The Restriction of Public Sector Exit Payments Regulations 2020 came into force in November 2020 and set a £95,000 cap on exit payments in public sector organisations.
It has not yet specified what the “unintended consequences” of the payment cap have been.
A guidance document issued by the Treasury today encourages employers to pay any former employees who had an exit date between 4 November 2020 and 12 February 2021 and were affected by the cap the additional sums that would have been paid had the cap not been applied.
“Given that the cap has now been disapplied, it is open to employers to do so and HM Treasury’s expectation is that they will do so,” it says.
However, it said the issue of “unjustified” exit payments was still a matter of concern.
“For the avoidance of doubt, it is still vital that exit payments deliver value for the taxpayer and employers should always consider whether exit payments are fair and proportionate.

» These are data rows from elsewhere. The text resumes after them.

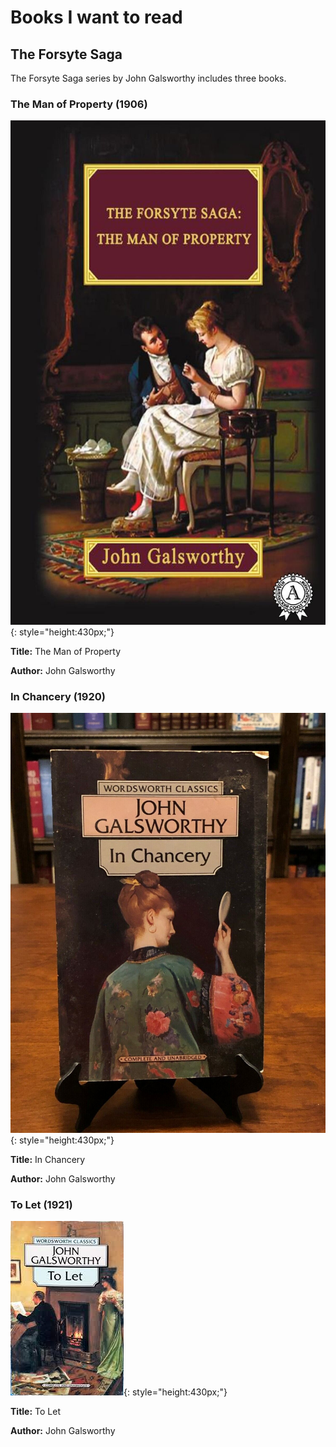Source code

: # Books I want to read

## The Forsyte Saga

The Forsyte Saga series by John Galsworthy includes three books.

### The Man of Property (1906)

![The Man of Property](img/man-of-property.jpg){: style="height:430px;"}

**Title:** The Man of Property

**Author:** John Galsworthy

### In Chancery (1920)

![In Chancery](img/in-chancery.jpg){: style="height:430px;"}

**Title:** In Chancery

**Author:** John Galsworthy

### To Let (1921)

![To Let](img/to-let.jpg){: style="height:430px;"}

**Title:** To Let

**Author:** John Galsworthy

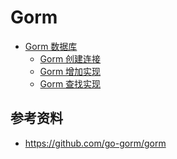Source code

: <!-- ---
title: Gorm
date: 2020-10-09 08:49:13
category: showcode, gorm
--- -->

# Gorm

* [Gorm 数据库](gorm/gorm.md)
  * [Gorm 创建连接](gorm/gorm_open.md)
  * [Gorm 增加实现](gorm/gorm_create.md)
  * [Gorm 查找实现](gorm/gorm_find.md)

## 参考资料

- https://github.com/go-gorm/gorm

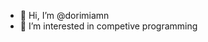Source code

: - 👋 Hi, I’m @dorimiamn
- 👀 I’m interested in competive programming
<!---
- 🌱 I’m currently learning ...
- 💞️ I’m looking to collaborate on ...
- 📫 How to reach me ...
--->
<!---
dorimiamn/dorimiamn is a ✨ special ✨ repository because its `README.md` (this file) appears on your GitHub profile.
You can click the Preview link to take a look at your changes.
--->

HM Treasury will bring forward proposals at pace to tackle unjustified exit payments,” the guidance says.
Organisations affected by the cap included local government, fire services and schools; the NHS; police forces; the civil service and its executive agencies, non-ministerial departments and non-departmental public bodies; and academy schools.
Employment law consultant Darren Newman said the government needed to reflect on its “refusal to listen to those advising them that the [regulations] were a mess”.